I had stopped hoping for my father to change, but I'd also stopped hoping that life would be enjoyable, stopped hoping that the pain would go away.
Instead of hoping, I began asking God to end my life so that my misery might end as well.
But you see, in God's infinite goodness, He wouldn't give me what He wanted,
but instead gave me what I needed.
And what did I need? Well, of course, I needed hope.
So a year after I'd stopped hoping, I found myself surrendering my life over to God, and I slowly began to look at the future as something worth sticking around for.
It seems as though my entire five-year relationship with God has been a constant relearning of what everything means. God spent years working on the meaning of love (in all its forms) and what relationship between Him and I and me and other people should look like. And though I know that God isn't done with me there, yet, it seems to be that He has refocused His attention on working on hope in my life.

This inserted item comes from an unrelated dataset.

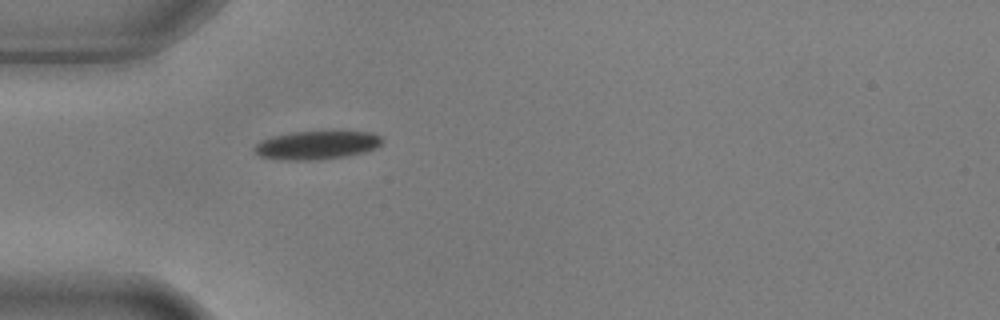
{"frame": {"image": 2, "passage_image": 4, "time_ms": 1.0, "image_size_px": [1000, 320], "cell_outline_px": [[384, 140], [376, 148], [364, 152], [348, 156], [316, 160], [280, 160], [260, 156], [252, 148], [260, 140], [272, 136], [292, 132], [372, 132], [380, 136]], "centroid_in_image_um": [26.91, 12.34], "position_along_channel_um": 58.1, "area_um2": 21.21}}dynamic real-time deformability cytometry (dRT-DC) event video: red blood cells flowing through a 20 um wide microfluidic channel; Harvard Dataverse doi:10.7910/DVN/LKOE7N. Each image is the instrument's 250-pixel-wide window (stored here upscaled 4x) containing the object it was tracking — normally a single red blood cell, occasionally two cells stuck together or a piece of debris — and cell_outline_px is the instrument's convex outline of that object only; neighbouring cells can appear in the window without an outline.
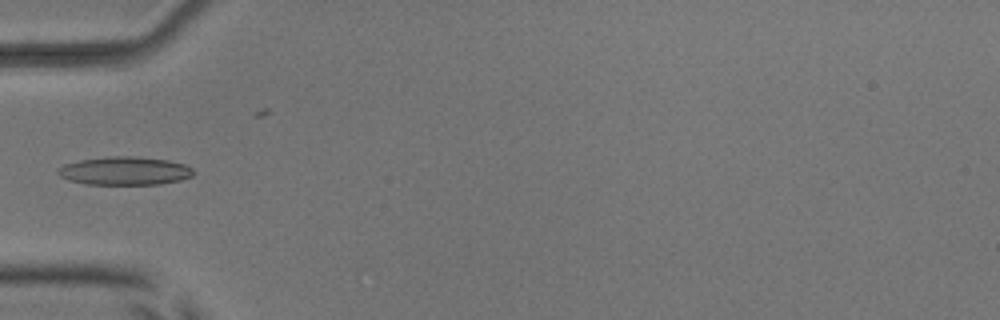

Today I stood with my heart exposed before the Lord and I realized that my faith is weak and I am so terribly afraid to hope.
I'm afraid to hope that…
…the support for the World Race will come in
…I'll be able to somehow afford all the extra gear
…I'll FINALLY get to go overseas
…the Lord has a plan to use me in the lives I come into contact with.
I'm afraid to hope in the faithfulness of my Heavenly Father.
I'm so afraid to hope that for the past several weeks, I've stopped myself with fundraising before I even start doing anything. If I don't try, then I can't fail, right? At least, that's what Satan desperately wants me to believe.
But then the Lord reminded me of this verse…
Hebrews 6:19 – "We have this hope [eternal salvation] as an anchor for the soul, firm and secure."
This verse is one of the most famous within the Bible, but today I continued to read beyond that; and I think there is the really important part.
"…It enters the inner sanctuary behind the curtain, where Jesus, who went before us, has entered on our behalf." – Hebrews 6:19b – 20 (NIV)
You see, I may still be learning to hope, but it's not MY OWN hope that matters. The hope I get to rest in is the hope THE LORD provides through the death of Christ as payment for my sins. And that hope is greater and stronger than any hope I can muster within myself.
God sees me as His beloved daughter, and looks down upon me with a smile on His face. My Father was faithful enough to provide eternal salvation for me, to create an opportunity for me to be able to be in relationship with Him.
And if He is faithful enough to do all of that, then I'll rest in that hope with the confidence that He will continue to be faithful through everything else.